Military Divorce

Military Divorce

Posted on May 22nd, 2019

Military Divorce

By Gloria Petroni of Petroni Law Group

If you are in the military or a military spouse, there are some additional factors that can affect your divorce. One example is that the process could take longer if one of the of you is on active duty in a remote area or have a permanent station overseas. There are also certain benefits and government assistance that will be affected by a divorce.

Exclusion to Residencies

In a military divorce, there may be up to three separate jurisdictions where one can file for divorce: the legal residence of the military member; the legal residence of the spouse; and the state that the servicemember is stationed in.

Servicemembers do not change their legal residence merely because they move to another state.
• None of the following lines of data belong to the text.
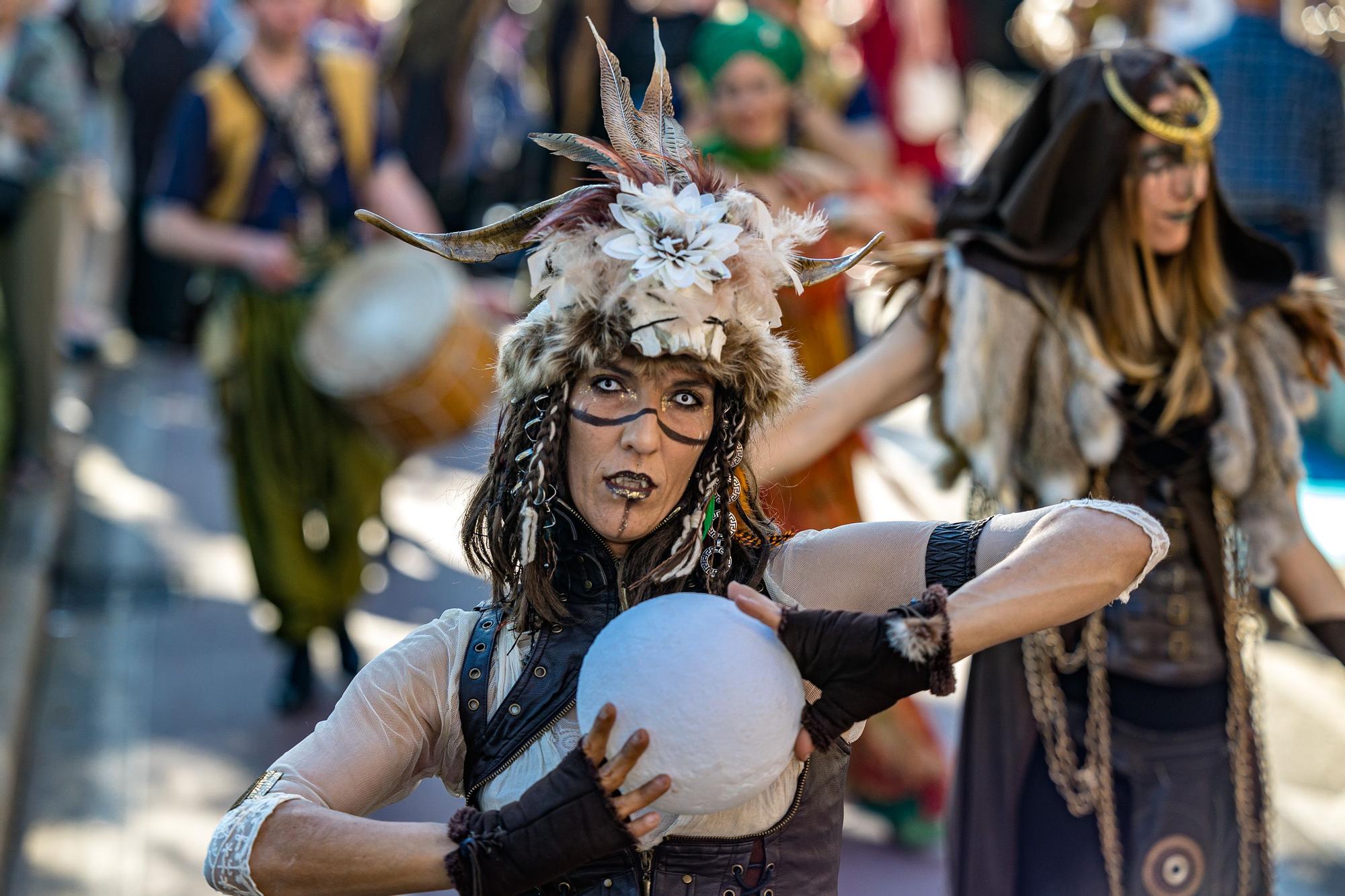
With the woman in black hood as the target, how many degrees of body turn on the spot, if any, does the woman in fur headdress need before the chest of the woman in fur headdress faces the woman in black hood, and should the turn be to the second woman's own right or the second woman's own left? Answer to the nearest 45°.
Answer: approximately 135° to the second woman's own left

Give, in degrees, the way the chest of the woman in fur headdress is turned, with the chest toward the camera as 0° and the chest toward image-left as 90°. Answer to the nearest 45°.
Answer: approximately 0°

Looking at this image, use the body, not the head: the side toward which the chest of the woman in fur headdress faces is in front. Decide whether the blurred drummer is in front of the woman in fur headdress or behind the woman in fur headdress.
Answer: behind
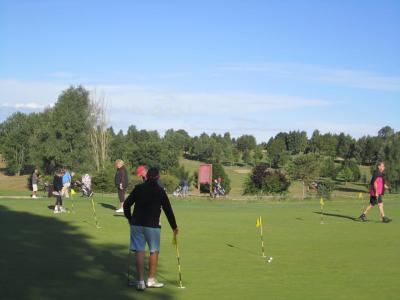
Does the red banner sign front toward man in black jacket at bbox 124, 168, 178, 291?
yes

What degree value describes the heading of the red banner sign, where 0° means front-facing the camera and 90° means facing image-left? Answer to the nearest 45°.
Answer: approximately 0°
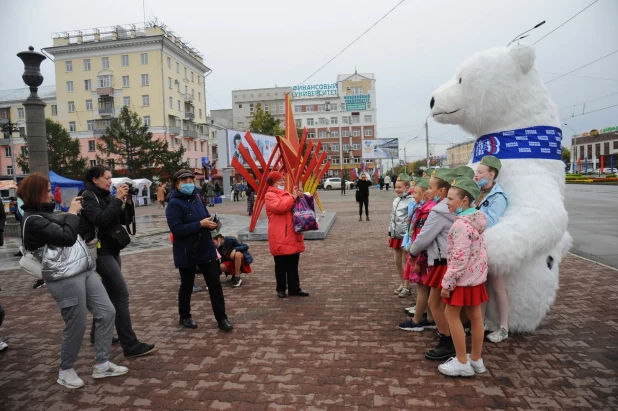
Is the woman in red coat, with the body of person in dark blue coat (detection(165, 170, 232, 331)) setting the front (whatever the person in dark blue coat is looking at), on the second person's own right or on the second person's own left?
on the second person's own left

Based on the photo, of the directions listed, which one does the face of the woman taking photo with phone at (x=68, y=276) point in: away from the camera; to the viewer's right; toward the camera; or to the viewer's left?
to the viewer's right

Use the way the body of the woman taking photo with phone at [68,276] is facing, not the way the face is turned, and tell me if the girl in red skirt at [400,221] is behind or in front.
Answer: in front

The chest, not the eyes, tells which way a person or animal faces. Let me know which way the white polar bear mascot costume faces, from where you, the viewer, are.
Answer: facing to the left of the viewer

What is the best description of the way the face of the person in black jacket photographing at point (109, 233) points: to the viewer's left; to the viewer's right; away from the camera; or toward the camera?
to the viewer's right

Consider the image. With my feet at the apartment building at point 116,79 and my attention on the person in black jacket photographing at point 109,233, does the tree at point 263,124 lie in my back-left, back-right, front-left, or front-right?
front-left

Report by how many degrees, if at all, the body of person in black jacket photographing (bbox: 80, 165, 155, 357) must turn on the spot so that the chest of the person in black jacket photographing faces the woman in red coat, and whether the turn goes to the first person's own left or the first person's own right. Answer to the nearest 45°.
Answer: approximately 45° to the first person's own left

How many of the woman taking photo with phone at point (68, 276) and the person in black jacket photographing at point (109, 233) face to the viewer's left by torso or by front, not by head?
0

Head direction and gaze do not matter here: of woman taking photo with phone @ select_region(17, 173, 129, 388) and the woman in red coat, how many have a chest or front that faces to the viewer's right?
2

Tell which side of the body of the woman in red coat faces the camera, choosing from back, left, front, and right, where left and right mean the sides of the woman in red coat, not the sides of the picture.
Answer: right

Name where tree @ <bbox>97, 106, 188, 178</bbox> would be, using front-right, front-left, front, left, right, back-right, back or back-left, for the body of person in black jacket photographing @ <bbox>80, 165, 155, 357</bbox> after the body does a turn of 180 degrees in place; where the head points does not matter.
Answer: right

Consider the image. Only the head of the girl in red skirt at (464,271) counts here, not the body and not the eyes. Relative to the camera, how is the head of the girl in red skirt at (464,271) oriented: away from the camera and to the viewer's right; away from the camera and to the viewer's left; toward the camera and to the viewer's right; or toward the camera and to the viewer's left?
toward the camera and to the viewer's left

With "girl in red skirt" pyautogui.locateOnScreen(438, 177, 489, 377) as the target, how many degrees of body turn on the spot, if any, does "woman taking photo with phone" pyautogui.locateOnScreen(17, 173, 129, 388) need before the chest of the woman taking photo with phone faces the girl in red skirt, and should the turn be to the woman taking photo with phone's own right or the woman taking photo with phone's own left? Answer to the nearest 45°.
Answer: approximately 45° to the woman taking photo with phone's own right

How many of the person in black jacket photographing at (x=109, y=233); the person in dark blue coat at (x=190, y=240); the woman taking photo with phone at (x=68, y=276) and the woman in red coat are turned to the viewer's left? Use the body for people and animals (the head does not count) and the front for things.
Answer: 0
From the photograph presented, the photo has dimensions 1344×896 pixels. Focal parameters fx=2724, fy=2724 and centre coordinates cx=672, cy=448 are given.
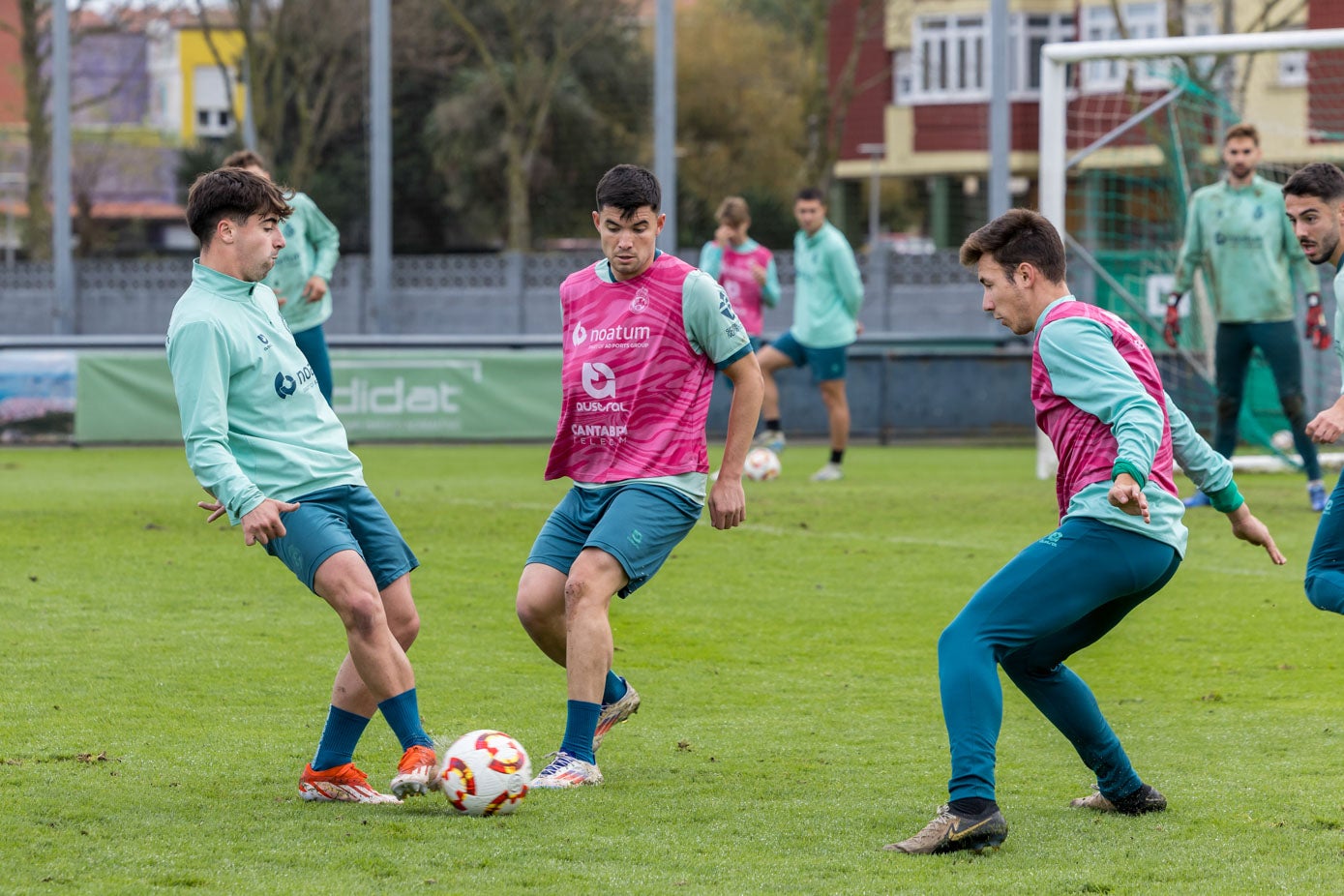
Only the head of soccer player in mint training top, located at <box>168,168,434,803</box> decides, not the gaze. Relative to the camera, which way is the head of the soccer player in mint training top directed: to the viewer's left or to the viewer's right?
to the viewer's right

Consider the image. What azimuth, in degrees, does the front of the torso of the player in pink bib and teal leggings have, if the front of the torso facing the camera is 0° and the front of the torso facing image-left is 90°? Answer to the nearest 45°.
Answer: approximately 90°

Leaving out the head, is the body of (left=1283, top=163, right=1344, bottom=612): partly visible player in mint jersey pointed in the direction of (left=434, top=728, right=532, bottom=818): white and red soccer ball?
yes

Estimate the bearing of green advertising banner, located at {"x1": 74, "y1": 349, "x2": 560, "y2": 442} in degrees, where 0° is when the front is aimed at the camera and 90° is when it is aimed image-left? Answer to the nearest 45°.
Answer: approximately 0°

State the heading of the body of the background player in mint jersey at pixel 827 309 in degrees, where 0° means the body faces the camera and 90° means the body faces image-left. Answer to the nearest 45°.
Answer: approximately 45°

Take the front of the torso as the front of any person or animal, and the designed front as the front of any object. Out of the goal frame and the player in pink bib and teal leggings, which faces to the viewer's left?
the player in pink bib and teal leggings

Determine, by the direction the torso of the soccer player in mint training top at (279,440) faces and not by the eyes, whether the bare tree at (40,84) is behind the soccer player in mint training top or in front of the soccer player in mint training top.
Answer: behind
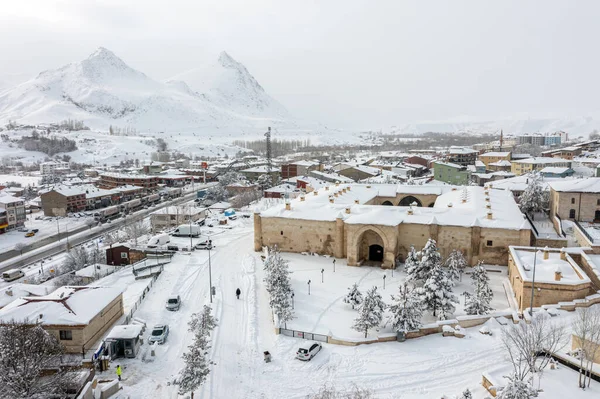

The Servicemembers Civil Relief Act, (SCRA) allows servicemembers to live in one state, yet claim another state as their legal residence.

The same is not true for the spouse. The spouse’s legal residence is usually the state he/she is currently residing in. In order to file for divorce, however, in most cases, the person would have to establish “minimum residency requirements,” ranging from three months to six years.

Pensions Division is very Specific

A state court can divide retired pay in any way it chooses, subject to the laws of that state. For example, it would be perfectly legal for a court to divide military retired pay 50/50 for a marriage that only lasted two months (again, subject to the laws of that state). A state could also decide to award a majority of the retired pay to the former spouse if the state laws allowed such a division.

In Nevada, which is a community property state, the pension accrued during the marriage, not the pension accrued prior to the marriage, is equally divided.

If the parties are not married for ten years, the service member must pay his spouse the pension payment directly to his spouse.

In order for the Department of Defense (DOD) to make direct payments of a military member’s retired pay to the former spouse, the following guidelines must be met:

  1. The ex-spouse must have been married to the military member for a period of at least 10 years, with at least 10 years of the marriage overlapping a period of military service creditable to retired pay.
  2. Direct payments will not be made for the division of retired pay in excess of 50 percent (If there is more than one divorce, it’s first come, first serve — no more than 50 percent will be paid as a division of retired pay.
  3. Disability pay is not subject to division as property. It is subject to garnishment for alimony or child support, however.
  4. Alimony or child support can be paid in addition to the division of retired pay. In this event, DOD Finance will not pay over 65 percent of an individual’s disposable retired pay for property division and alimony/child support.

It is imperative that an expert prepare such divorce order for the proper division of the pension between the service member and his spouse.

How BAH Works

Basic Allowance for Housing, or BAH, can be affected by divorce, but in most cases, you’ll continue to receive it. It may be adjusted to reflect your new marital status, depending on whether you have children. BAH is exactly what it says, it is money given to you by the government to help you pay for housing. 

The government determines BAH based on several factors, including pay grade, if you have dependents, the median housing costs for the area you are stationed or where your family is living. Generally, it will not cover all costs, but it should meet about 80 percent. In a divorce, it can be affected in a couple of ways. If you and your spouse have no children together, and if you are the service member, you’ll continue to receive BAH post-divorce, provided you don’t move into single-unit government housing. If you continue living off-base, you’ll receive the BAH-WITHOUT rate rather than the BAH-WITH rate because you no longer have a dependent — your spouse. However, if there are children involved, it can become more complicated.

You’ll continue to receive BAH, but at either the BAH-DIFF rate or the BAH-WITH rate, depending on your custody arrangement and where you live post-divorce. If you move into single-unit government housing after your divorce and your ex has custody of your children, you’ll receive BAH-DIFF if your child support obligation is at least as much as that calculated amount. If you live off-base, you can still claim your children as dependents and qualify for BAH-WITH, even if you don’t have custody.

However, your child support obligation must be equal to or greater than the BAH-DIFF rate you would have received if you lived in single-unit government housing. If you do have custody, your children are your dependents, regardless of the fact that, in most cases, you would not be paying child support.

GI Bill in a Divorce

Lastly, the GI Bill is the post-9/11 bill that provides education benefits to servicemen and women along with their immediate family members. The VA will pay up to three years’ benefits for approved programs. This includes such payments as in-state public institution tuition and fees, monthly housing, books, supplies, and one-time rural benefit payment.  

GI benefits are not a marital asset, meaning they are separate property belonging exclusively to the servicemember. The spouse is not entitled to a share of those benefits by a divorce court unless the service member agrees. This could be awarded to the nonservice member spouse if he or she requests alimony so that the alimony could be reduced by this education benefit. This enormously generous benefit comes with a 15-year clock, meaning it is an ideal asset to transfer to your children. It is by default exclusively the benefit of the servicemember, so you have to make some effort to transfer it to either your children or spouse.

The transfer of benefits must be done before the divorce is final and while the service member is on active duty.